My recent exchanges with Chomsky, the eminence grise of anti-Americanism, on this topic were not pleasant, but I realized that being one unknown mortal, my opinions carried little weight. And so I am printing below some direct quotes from Nick Cohen's superb book "What's Left? How the Left Lost Its Way" because he beautifully summarizes the surrender of the left and its relinquishing of the democracy and human rights banners they pretended to wave for so long.
"Why is it that apologies for a militant Islam which stands for everything the liberal-left is against come from the liberal-left?"
"Why will students hear a leftish post-modern theorist defend the exploitation of women in traditional cultures but not a crusty conservative don?"
"After the American and British wars in Bosnia and Kosovo against Slobodan Milosevic's ethnic cleansers, why were men and women of the Left denying the existence of Serb concentration camps?"

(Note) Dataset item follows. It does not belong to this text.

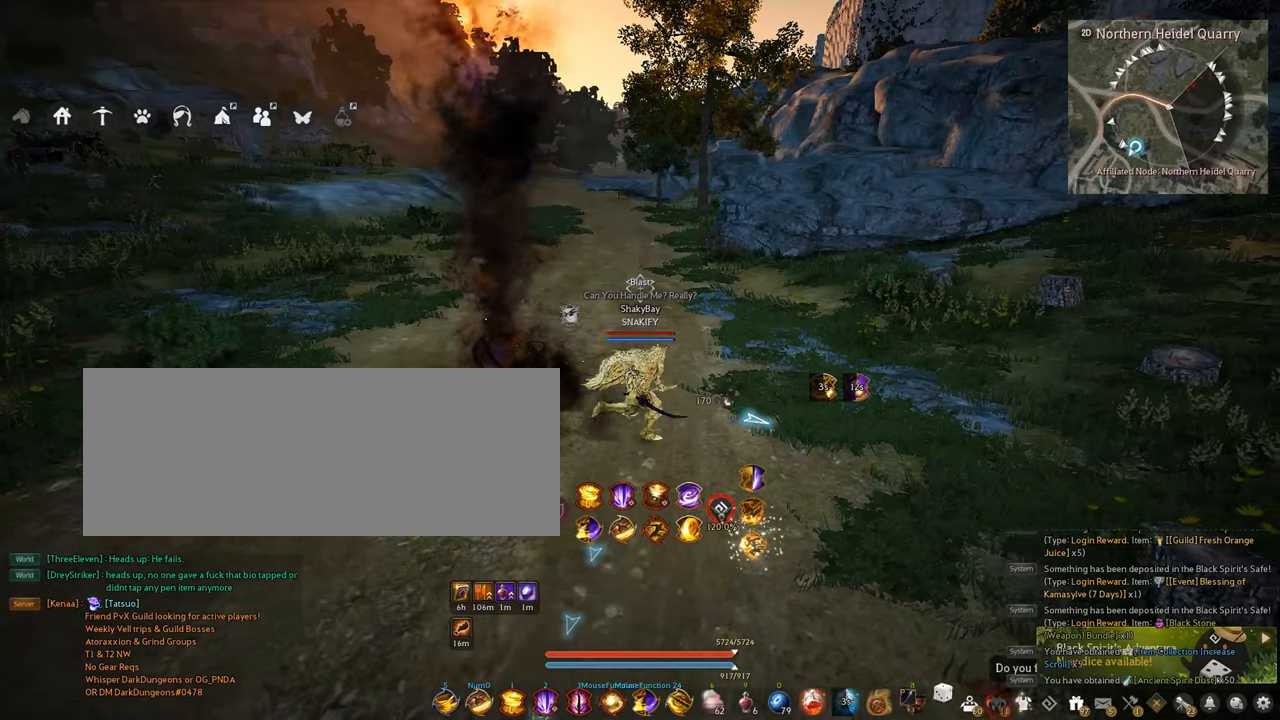
{"keys": [], "mouse": [], "events": [[117, "d", "up"]]}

"Why did a European Union that daily announces its commitment to the liberal principles of human rights and international law do nothing as crimes against humanity took place just over its borders?"
"Why is Palestine a cause for the liberal-left but not China, Sudan, Zimbabwe, the Congo or North Korea?"
"After the 9/ll attacks on New York and Washington, why were you as likely to read that a sinister conspiracy of Jews controlled American or British foreign policy in a superior literary journal as in a neo-Nazi hate sheet?"
"And why after the 7/7 attacks on London did leftish rather than right-wing newspapers run pieces excusing suicide bombers who were inspired by a psychopathic theology from the ultra-right?"
"..its (socialism's) failure ..has freed (the left) to go along with any movement however far to the right it may be, as long as it is against the status quo in general and, specifically, America....intellectuals in particular are ready to excuse the movements of the far right as long as they are anti-Western".
"Despite their talk of supporting equality, mainstream liberals found it uncomplicated to make excuses for anti-liberal movements ...they could be all for the emancipation of women in London, Paris and New York whiLE indifferent to the misogynies of the Middle East, Africa, and Asia".
"Democrats, feminists and socialists in the poor world, who are suffering at the hands of the extreme right, turn for support to the home of democracy, feminism and socialism in the West, only to find that the democrats, socialists and feminists of the rich world won't help them or acknowledge their existence".
Cohen then describes the rest of his book: "..a critical history of how the symptoms of the malaise began in obscure groups of Marxists and post-modern theorists; how the sickness manifested itself in the failure to confront genocide in the Middle East and Europe until it grew into the raging fever of our day. It is also an argument for recovering the best of the liberal-left's democratic and internationalist traditions that have been neglected for too long".
Please read this book, as well as Paul Berman's "Flight of the Intellectuals", just released; they shine much needed light on the neo-fascist left and its retreat from the human rights and civil liberties issues.